Mardi 10 novembre 2009 2 10 /11 /2009 09:30

Qu’il s’agisse du « plafond de verre » leur interdisant l’accès aux responsabilités dans les entreprises, ou bien des disparités salariales ou encore de l’inégalité flagrante vis-à-vis de la précarité, la situation faite aux femmes dans le travail reste un serpent de mer du dialogue social.

Pourtant, en matière d’égalité professionnelle et salariale entre les femmes et les hommes, ce n’est pas de textes de loi, d’accords collectifs que nous manquons, mais de volonté réelle de les faire appliquer.

Dans notre pays de 1983 à 2006, il y a eu pas moins de quatre lois, un accord (signé notamment par la CGT), une charte de l’égalité et un label égalité ! Dans l’Union européenne, la question est abordée dans deux traités, cinq directives, une recommandation et dans la Charte sociale révisée. Sur le plan international, la convention n° 111 de l’Organisation Internationale du Travail prévoit depuis 1950 : égalité de salaire pour un travail de « valeur égale ».


Cette fois, le gouvernement dit vouloir se saisir de cette question. Mais à l’occasion de la réunion de la Commission Nationale de la Négociation Collective du vendredi 6 novembre 2009, le ministre du Travail a remis aux partenaires sociaux une note d’orientation dans laquelle il reporte une nouvelle fois les sanctions financières à l’égard des entreprises. Ce n’est pas faute cependant de bien connaître le paysage des inégalités tel que les écarts de rémunérations (27% en défaveur des femmes), les moindres déroulements de carrière, la précarité qui s’accroît sans limite dans les secteurs féminisées.
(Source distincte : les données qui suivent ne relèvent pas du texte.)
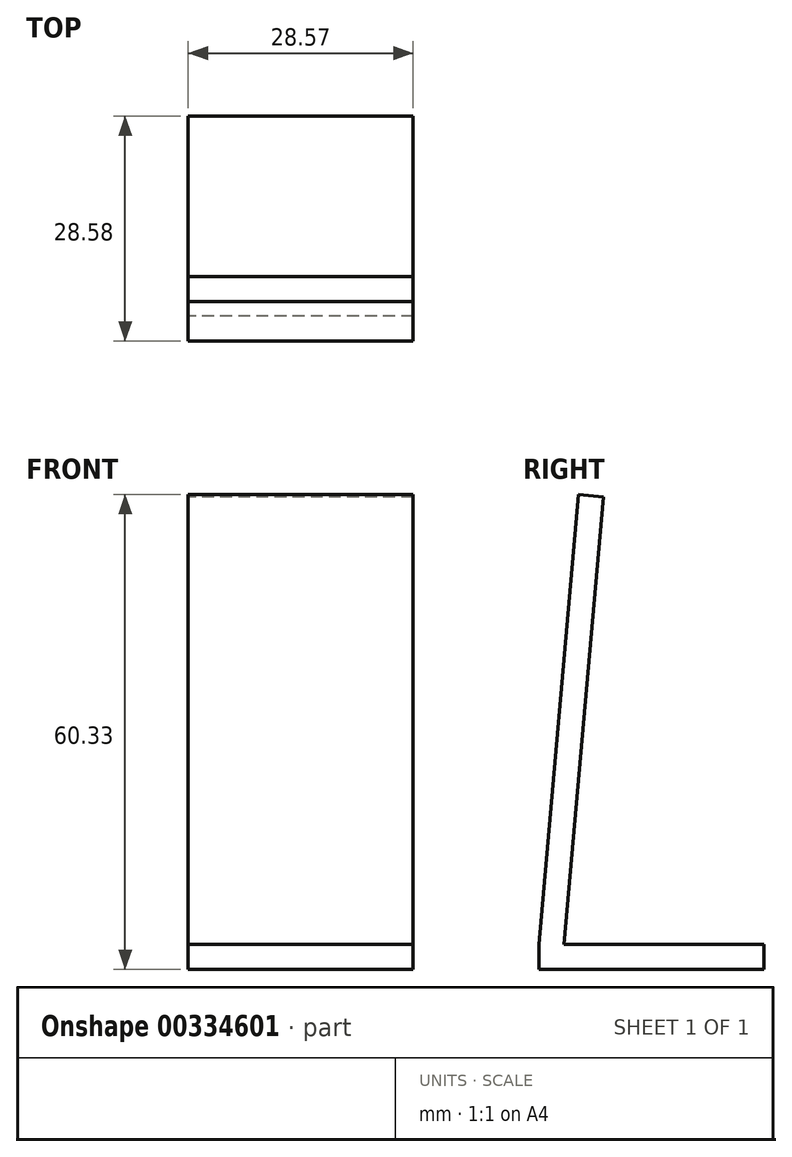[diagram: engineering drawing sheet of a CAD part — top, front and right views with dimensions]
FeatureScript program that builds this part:
annotation { "Feature Type Name" : "Feature", "Feature Type Description" : "" }
export const myFeature = defineFeature(function(context is Context, id is Id, definition is map)
    precondition{}
    {
        {
            var Q0;
            Q0=qCreatedBy(makeId("Right.planeOp"),FACE);
            var sketch = newSketch(context, id + "F0", { "sketchPlane" : qUnion([Q0])});
            skLineSegment(sketch, "E0", {"start": v(-14.29, 0) * mm, "end": v(14.29, 0) * mm});
            skLineSegment(sketch, "E1", {"start": v(14.29, 0) * mm, "end": v(14.29, 3.17) * mm});
            skLineSegment(sketch, "E2", {"start": v(14.29, 3.17) * mm, "end": v(-14.29, 3.17) * mm});
            skLineSegment(sketch, "E3", {"start": v(-14.29, 3.17) * mm, "end": v(-14.29, 0) * mm});
            skLineSegment(sketch, "E4", {"start": v(-5.01, 3.17) * mm, "end": v(-5.01, 60.33) * mm, "construction": true});
            skLineSegment(sketch, "E5", {"start": v(-14.29, 3.18) * mm, "end": v(-9.29, 60.33) * mm});
            skLineSegment(sketch, "E6", {"start": v(-9.29, 60.33) * mm, "end": v(-6.12, 60.05) * mm});
            skLineSegment(sketch, "E7", {"start": v(-6.12, 60.05) * mm, "end": v(-11.1, 3.18) * mm});
            skLineSegment(sketch, "E8", {"start": v(-11.1, 3.17) * mm, "end": v(-14.29, 3.17) * mm});
            skSolve(sketch);
        }
        {
            var Q0;
            Q0=qSketchRegion(id+"F0",true);
            extrude(context, id + "F1", {"entities" : qUnion([Q0]), "depth" : 28.57 * mm});
        }
    });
 Pour la CGT, « la négociation collective est en panne, tant dans les branches que dans les entreprises : 43 % des branches n’ont pas entériné de négociations en 2008 et 5%seulement des accords abordent le thème de l’égalité, une entreprise sur deux de plus de 300 salariés ne produit pas de rapport de situation comparée. » Suffisamment de lois et de textes permettraient aujourd’hui de transformer cette situation. « L’heure n’est plus à débuter un nouveau processus de négociation mais à appliquer et faire appliquer les lois et les accords collectifs avec rigueur pour progresser correctement », soutient la CGT qui réclame la mise en oeuvre sans délai, de l’engagement pris en 2007 par le ministre du Travail, d’appliquer dès 2010 des sanctions financières à toutes les entreprises qui n’auraient pas eu de négociations « égalité » en 2009.

C’est l’ensemble de la politique gouvernementale qui doit être mise à plat car elle est source d’inégalités et en particulier entre les femmes et les hommes au travail. La logique du « travailler plus pour gagner plus », le travail du dimanche, l’individualisation des rémunérations, l’affaiblissement des droits collectifs, la réforme des MDA sont autant de mesures qui aggravent les inégalités au lieu de les résorber.

 Le gouvernement doit aussi balayer devant sa propre porte et cesser de donner quitus aux employeurs sur leurs politiques sociales.

 

ndlr : Contrairement aux idées reçues, les disparités existent aussi dans la Fonction Publique.
Si nous avions le bilan social de l'Université, nous aurions pu peaufiner cette question sur notre établissement.